(GIVEN PASSAGE)
Just Jump It


    While waiting for Dexter to recover from his abscess, I recently had a chance to borrow a wonderful horse for a lesson. Basil is an Oldenburg/Thoroughbred cross who competed in a long-format CCI* last year at the age of only 7. This particular one-star is a Preliminary-level event with steeplechase and roads & tracks before the cross-country course begins. According to his rider, he finished with tons of gas left in the tank!

    Needless to say, it was very exciting to ride such a horse. His sire has produced several Grand Prix show jumpers, and he definitely has phenomenal talent in that department. As the bar went up, it still felt like nothing to him! For me, on the other hand, it was a bit of an adjustment from what I’m used to. I haven’t done “big” jumps (much over 3 feet) in at least 8 years, and my pride in having a good release went right out the window as I weebled and wobbled through the air for what seemed like minutes over a large jump. Toward the end, I finally got the feel for what to do, but it was like learning all over again. I’m always up for a riding challenge though, and the adrenaline junkie in me (hey, I’m an eventer after all) had no hesitation about giving it a go.
(End GIVEN PASSAGE)
(SUPPLIED INFORMATION)
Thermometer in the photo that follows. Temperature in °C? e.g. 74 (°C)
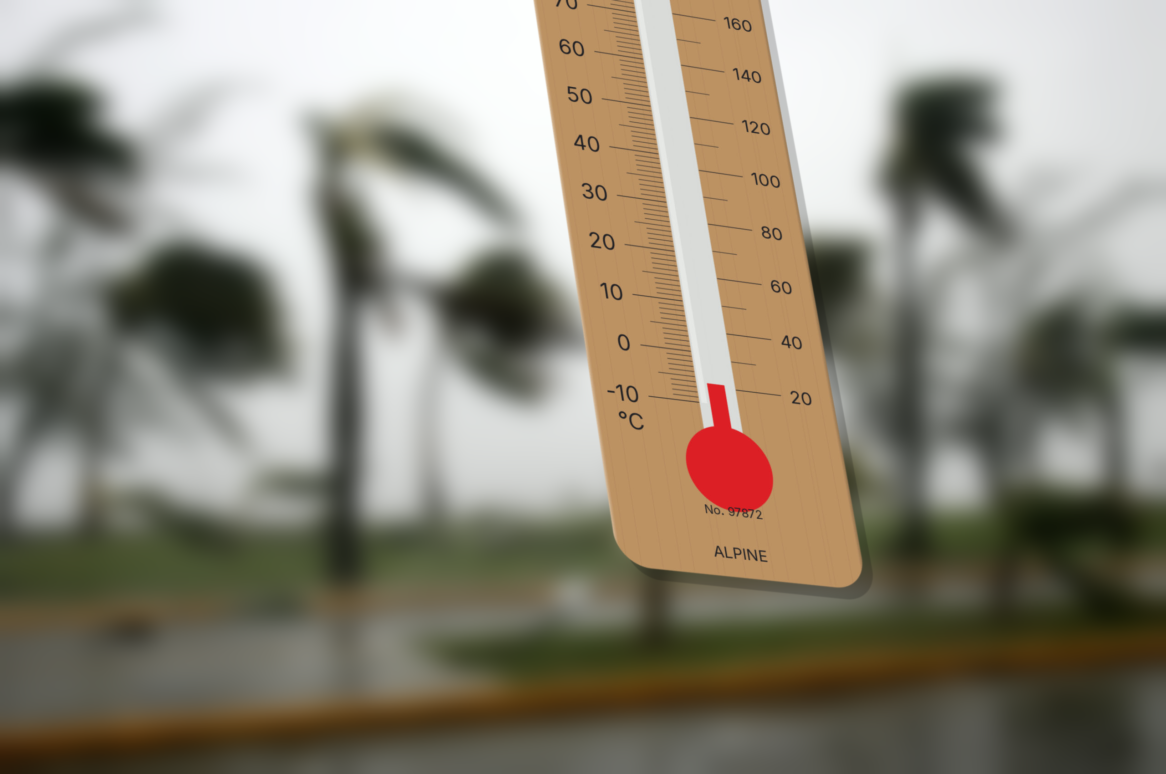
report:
(End SUPPLIED INFORMATION)
__INSTRUCTION 1__: According to the post about riding Basil, why were the higher jumps an adjustment for the writer?
__INSTRUCTION 2__: Translate this sentence from the post about riding Basil into Spanish: "Needless to say, it was very exciting to ride such a horse."
__INSTRUCTION 3__: List every phase of the one-star event that the post about riding Basil names.

__PROBLEM SOLUTION 1__: The writer had not done "big" jumps, meaning much over 3 feet, in at least 8 years. As a result, the writer wobbled through the air over a large jump and lost the good release they had taken pride in.

__PROBLEM SOLUTION 2__: Ni que decir tiene que fue muy emocionante montar un caballo así.

__PROBLEM SOLUTION 3__:
- Steeplechase
- Roads & tracks
- Cross-country course